Your goal – Can you update the lines of the material from the one holding "collector number: 2464" through the one holding "family: Poaceae", inclusive, by changing "country" to "nation" and leaving everything else unchanged? Give back only those lines.

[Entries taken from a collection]
* BEGIN *
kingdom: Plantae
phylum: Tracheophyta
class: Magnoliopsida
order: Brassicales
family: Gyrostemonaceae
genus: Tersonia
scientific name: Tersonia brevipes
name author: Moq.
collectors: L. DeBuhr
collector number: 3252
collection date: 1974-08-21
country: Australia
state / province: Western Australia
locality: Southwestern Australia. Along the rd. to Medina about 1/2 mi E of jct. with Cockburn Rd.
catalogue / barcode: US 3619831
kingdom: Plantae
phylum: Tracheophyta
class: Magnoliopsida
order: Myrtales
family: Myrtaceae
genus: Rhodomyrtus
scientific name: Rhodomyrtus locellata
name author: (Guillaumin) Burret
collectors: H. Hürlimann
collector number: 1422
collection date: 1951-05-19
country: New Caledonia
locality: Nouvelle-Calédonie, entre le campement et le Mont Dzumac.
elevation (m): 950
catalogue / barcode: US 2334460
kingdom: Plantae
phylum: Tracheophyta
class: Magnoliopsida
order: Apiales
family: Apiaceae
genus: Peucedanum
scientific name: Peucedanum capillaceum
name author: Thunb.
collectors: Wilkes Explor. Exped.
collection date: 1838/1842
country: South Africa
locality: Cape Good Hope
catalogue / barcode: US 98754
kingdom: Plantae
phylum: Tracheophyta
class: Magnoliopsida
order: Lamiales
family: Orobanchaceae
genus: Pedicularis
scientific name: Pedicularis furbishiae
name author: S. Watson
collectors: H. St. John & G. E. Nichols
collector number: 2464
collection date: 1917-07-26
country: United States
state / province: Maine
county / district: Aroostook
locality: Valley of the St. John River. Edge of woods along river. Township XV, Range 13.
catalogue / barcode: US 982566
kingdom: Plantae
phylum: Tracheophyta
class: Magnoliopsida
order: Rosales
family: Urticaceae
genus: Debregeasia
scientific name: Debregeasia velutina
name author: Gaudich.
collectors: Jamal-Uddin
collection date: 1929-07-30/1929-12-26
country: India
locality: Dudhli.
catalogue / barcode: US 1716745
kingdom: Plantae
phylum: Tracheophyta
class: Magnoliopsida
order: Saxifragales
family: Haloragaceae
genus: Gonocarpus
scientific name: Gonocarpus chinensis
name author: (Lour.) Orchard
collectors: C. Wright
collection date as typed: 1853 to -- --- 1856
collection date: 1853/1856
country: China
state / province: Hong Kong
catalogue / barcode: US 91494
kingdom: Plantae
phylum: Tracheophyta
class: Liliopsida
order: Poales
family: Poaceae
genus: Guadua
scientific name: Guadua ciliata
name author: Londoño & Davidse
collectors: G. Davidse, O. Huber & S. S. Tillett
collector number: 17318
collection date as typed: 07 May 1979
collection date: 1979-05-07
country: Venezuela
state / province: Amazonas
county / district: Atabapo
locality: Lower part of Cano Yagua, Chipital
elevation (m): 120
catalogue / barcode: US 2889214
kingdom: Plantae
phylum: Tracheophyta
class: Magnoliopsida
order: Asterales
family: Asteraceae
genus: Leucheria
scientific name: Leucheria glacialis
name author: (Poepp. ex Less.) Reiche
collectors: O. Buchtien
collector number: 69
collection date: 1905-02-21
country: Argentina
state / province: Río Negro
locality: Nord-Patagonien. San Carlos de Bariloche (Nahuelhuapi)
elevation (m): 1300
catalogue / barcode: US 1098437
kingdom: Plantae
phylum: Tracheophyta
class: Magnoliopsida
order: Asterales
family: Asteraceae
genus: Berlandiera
* END *
Task output –
collector number: 2464
collection date: 1917-07-26
nation: United States
state / province: Maine
county / district: Aroostook
locality: Valley of the St. John River. Edge of woods along river. Township XV, Range 13.
catalogue / barcode: US 982566
kingdom: Plantae
phylum: Tracheophyta
class: Magnoliopsida
order: Rosales
family: Urticaceae
genus: Debregeasia
scientific name: Debregeasia velutina
name author: Gaudich.
collectors: Jamal-Uddin
collection date: 1929-07-30/1929-12-26
nation: India
locality: Dudhli.
catalogue / barcode: US 1716745
kingdom: Plantae
phylum: Tracheophyta
class: Magnoliopsida
order: Saxifragales
family: Haloragaceae
genus: Gonocarpus
scientific name: Gonocarpus chinensis
name author: (Lour.) Orchard
collectors: C. Wright
collection date as typed: 1853 to -- --- 1856
collection date: 1853/1856
nation: China
state / province: Hong Kong
catalogue / barcode: US 91494
kingdom: Plantae
phylum: Tracheophyta
class: Liliopsida
order: Poales
family: Poaceae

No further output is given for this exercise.